Se trataba de una reivindicación de lo británico, sobre todo de los clichés de su clase obrera. El fish and chips, los baked beans, el fútbol, la tiendita de la esquina frente al despersonalizado centro comercial.
A principios de los 90, la cultura británica –y la europea en general– estaba colonizada por los Estados Unidos. "Coca-Colonizada", en palabras del propio Albarn. Como dijo muchos años antes George Orwell, el intelectual inglés acepta cualquier chauvinismo excepto el del propio inglés. Entonces llegaron los Blur, enojados después de una desastrosa gira por los EE.UU., y decidieron despertar a la juventud británica del letargo grunge y hacerles desempolvar sus discos de Bowie y de los Kinks.
Modern Life Is Rubbish, el segundo álbum del grupo, fue el inicio del brit pop; Parklife, el tercero, su momento cumbre. Uno de esos contados discos que capturan realmente el signo de los tiempos. Es a la vez el reflejo y el padre de una nueva cultura.
Damon Albarn y su pareja de la época, Justine Frischmann, cantante de Elastica, otra de las grandes bandas de brit pop, eran los emperadores del movimiento. Imaginen a Beyoncé y a Jay-Z y empápenlos bien de alcohol. Su casa de Kensington Park Road era el centro de una borrachera, escrutada por los tabloides y una prensa musical en su máximo apogeo.
Después de Blur, Albarn volvió a triunfar con Gorillaz; reunió a leyendas de la música en The Good, The Bad & The Queen; cultivó su pasión por los sonidos étnicos al frente del colectivo Africa Express, y escribió una ópera. Y ahora, con 46 años, uno de los personajes más influyentes de la música durante las tres últimas décadas lanza por primera vez un disco comercial con su nombre.
–La palabra melancolía ha estado muy asociada a su persona. Y desde luego es un término que calza con este disco.
–Definitivamente, es un disco muy íntimo. Quizás el más íntimo de todo cuanto he hecho.
–Peter Ackroyd, estudioso de la cultura y la historia de Londres, sostiene que en la escritura de los anglosajones siempre es invierno.

**DATOS SIN PROCESAR:**

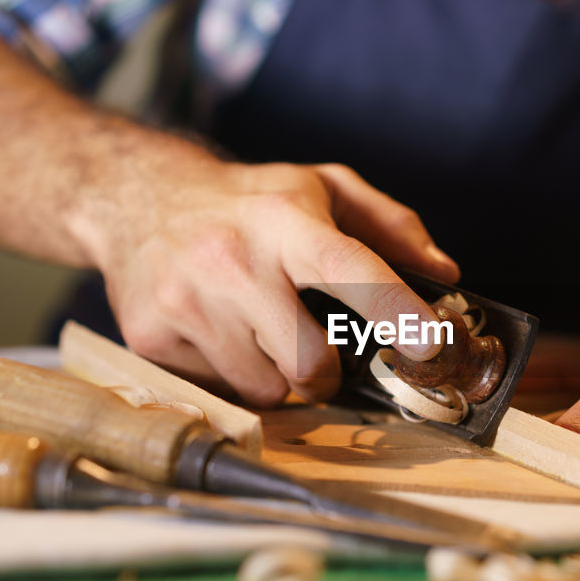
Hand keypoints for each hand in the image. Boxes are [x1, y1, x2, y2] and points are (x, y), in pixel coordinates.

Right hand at [95, 160, 459, 404]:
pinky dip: (233, 376)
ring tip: (260, 331)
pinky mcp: (152, 337)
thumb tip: (444, 274)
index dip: (395, 310)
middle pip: (308, 361)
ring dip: (277, 375)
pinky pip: (220, 391)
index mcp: (285, 220)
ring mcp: (186, 303)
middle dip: (327, 373)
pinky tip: (221, 334)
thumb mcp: (321, 189)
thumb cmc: (249, 202)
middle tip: (319, 353)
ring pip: (266, 388)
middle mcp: (233, 261)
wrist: (135, 197)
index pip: (349, 267)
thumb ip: (390, 226)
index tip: (431, 344)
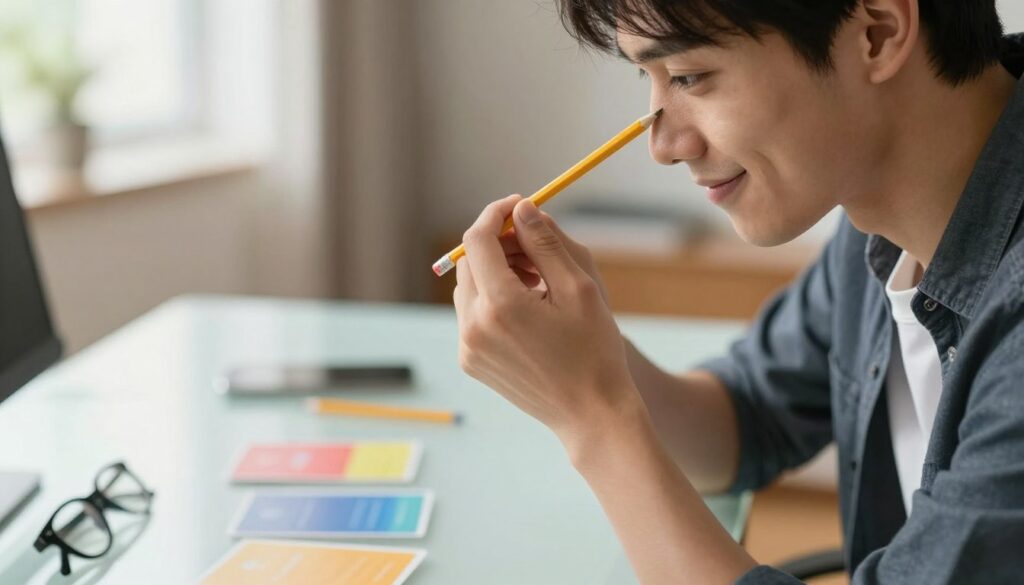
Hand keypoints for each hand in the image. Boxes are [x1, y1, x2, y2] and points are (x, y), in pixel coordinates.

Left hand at [453, 194, 642, 443]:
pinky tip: (528, 308)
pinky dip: (493, 300)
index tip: (520, 206)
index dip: (496, 213)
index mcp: (500, 306)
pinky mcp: (471, 362)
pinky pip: (472, 314)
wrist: (592, 414)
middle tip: (536, 245)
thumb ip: (545, 243)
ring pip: (469, 287)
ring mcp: (468, 347)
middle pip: (470, 262)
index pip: (478, 239)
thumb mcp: (579, 288)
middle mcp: (473, 326)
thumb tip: (522, 209)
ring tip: (537, 279)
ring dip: (496, 272)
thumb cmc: (595, 351)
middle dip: (499, 243)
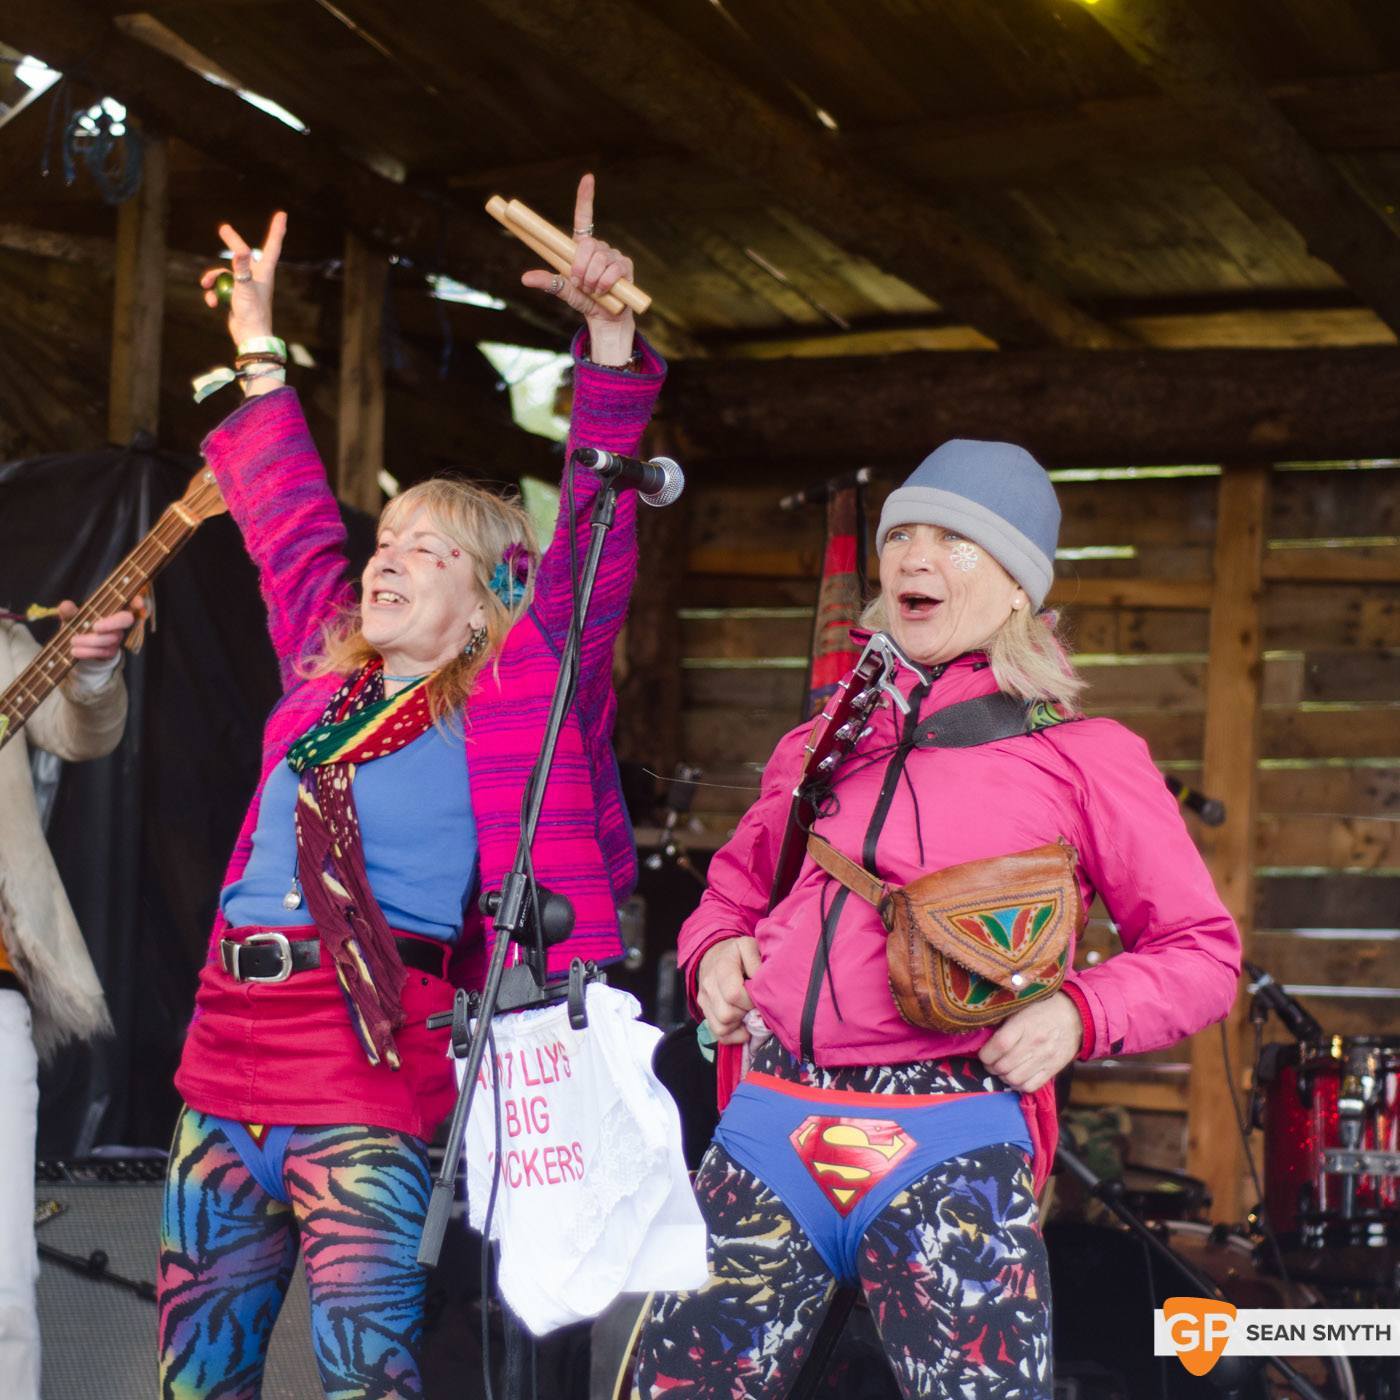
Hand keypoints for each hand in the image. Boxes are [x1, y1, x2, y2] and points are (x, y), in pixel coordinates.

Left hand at [59, 597, 144, 669]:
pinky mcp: (111, 652)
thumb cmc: (78, 625)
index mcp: (112, 609)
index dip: (138, 602)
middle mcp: (118, 623)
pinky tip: (75, 651)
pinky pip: (103, 652)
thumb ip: (69, 611)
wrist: (76, 646)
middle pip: (126, 620)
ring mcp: (116, 637)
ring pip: (111, 638)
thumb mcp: (71, 616)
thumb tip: (66, 605)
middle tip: (95, 627)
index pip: (131, 602)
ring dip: (91, 640)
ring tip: (73, 641)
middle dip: (112, 623)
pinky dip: (88, 652)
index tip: (138, 603)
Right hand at [199, 211, 286, 347]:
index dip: (276, 230)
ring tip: (205, 284)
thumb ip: (241, 269)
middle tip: (223, 229)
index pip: (272, 246)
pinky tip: (213, 303)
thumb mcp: (245, 288)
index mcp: (264, 272)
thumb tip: (240, 251)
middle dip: (232, 245)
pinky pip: (222, 288)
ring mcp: (246, 287)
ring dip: (213, 278)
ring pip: (226, 274)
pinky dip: (214, 294)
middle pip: (242, 256)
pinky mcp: (237, 298)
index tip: (282, 215)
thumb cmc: (252, 313)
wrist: (250, 337)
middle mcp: (257, 277)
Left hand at [519, 173, 635, 365]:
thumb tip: (524, 278)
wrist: (605, 318)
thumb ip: (547, 281)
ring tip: (592, 290)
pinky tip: (604, 291)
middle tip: (578, 282)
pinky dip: (603, 283)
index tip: (588, 178)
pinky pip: (612, 270)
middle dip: (579, 266)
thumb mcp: (563, 289)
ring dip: (591, 278)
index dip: (585, 197)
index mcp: (583, 246)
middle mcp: (599, 246)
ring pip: (598, 259)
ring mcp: (614, 255)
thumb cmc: (584, 300)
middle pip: (587, 245)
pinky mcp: (626, 266)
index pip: (584, 216)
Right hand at [696, 937, 761, 1045]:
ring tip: (749, 1012)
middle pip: (726, 1014)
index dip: (750, 1001)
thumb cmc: (737, 953)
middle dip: (746, 1013)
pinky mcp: (704, 1010)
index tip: (759, 997)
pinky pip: (717, 1033)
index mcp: (722, 967)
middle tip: (755, 1005)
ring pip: (721, 1026)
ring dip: (739, 1024)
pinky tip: (743, 1026)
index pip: (733, 994)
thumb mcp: (749, 947)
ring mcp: (705, 1000)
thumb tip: (761, 983)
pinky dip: (733, 1035)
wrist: (715, 954)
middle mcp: (709, 985)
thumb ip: (757, 962)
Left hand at [977, 992, 1082, 1092]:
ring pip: (1014, 1079)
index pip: (999, 1045)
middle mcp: (1034, 1043)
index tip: (983, 1054)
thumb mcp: (1020, 1008)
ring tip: (1002, 1070)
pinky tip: (1016, 1076)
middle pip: (1003, 1066)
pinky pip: (1031, 1086)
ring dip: (1003, 1077)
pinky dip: (1018, 1085)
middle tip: (991, 1063)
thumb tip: (982, 1037)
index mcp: (1024, 1024)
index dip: (985, 1054)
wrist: (1074, 1016)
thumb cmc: (1041, 1009)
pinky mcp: (1053, 1069)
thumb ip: (1003, 1023)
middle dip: (991, 1067)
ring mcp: (1045, 1058)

**TAREAS POR REALIZAR:**
**A.** Responde a estas preguntas sobre el texto acerca de Damon Albarn:
(i) ¿Qué álbum de Blur marcó el inicio del brit pop?
(ii) ¿De qué banda era cantante Justine Frischmann?
(iii) ¿Qué edad tiene Albarn al lanzar por primera vez un disco comercial con su nombre?
**B.** Transcribe el fragmento del texto sobre Damon Albarn que comienza con "Damon Albarn y" y continúa hasta "con su nombre.".
Las filas no intervienen en nada de esto.

**RESULTADOS:**
**A.**
(i) Modern Life Is Rubbish.
(ii) De Elastica.
(iii) 46 años.

**B.**
Damon Albarn y su pareja de la época, Justine Frischmann, cantante de Elastica, otra de las grandes bandas de brit pop, eran los emperadores del movimiento. Imaginen a Beyoncé y a Jay-Z y empápenlos bien de alcohol. Su casa de Kensington Park Road era el centro de una borrachera, escrutada por los tabloides y una prensa musical en su máximo apogeo.
Después de Blur, Albarn volvió a triunfar con Gorillaz; reunió a leyendas de la música en The Good, The Bad & The Queen; cultivó su pasión por los sonidos étnicos al frente del colectivo Africa Express, y escribió una ópera. Y ahora, con 46 años, uno de los personajes más influyentes de la música durante las tres últimas décadas lanza por primera vez un disco comercial con su nombre.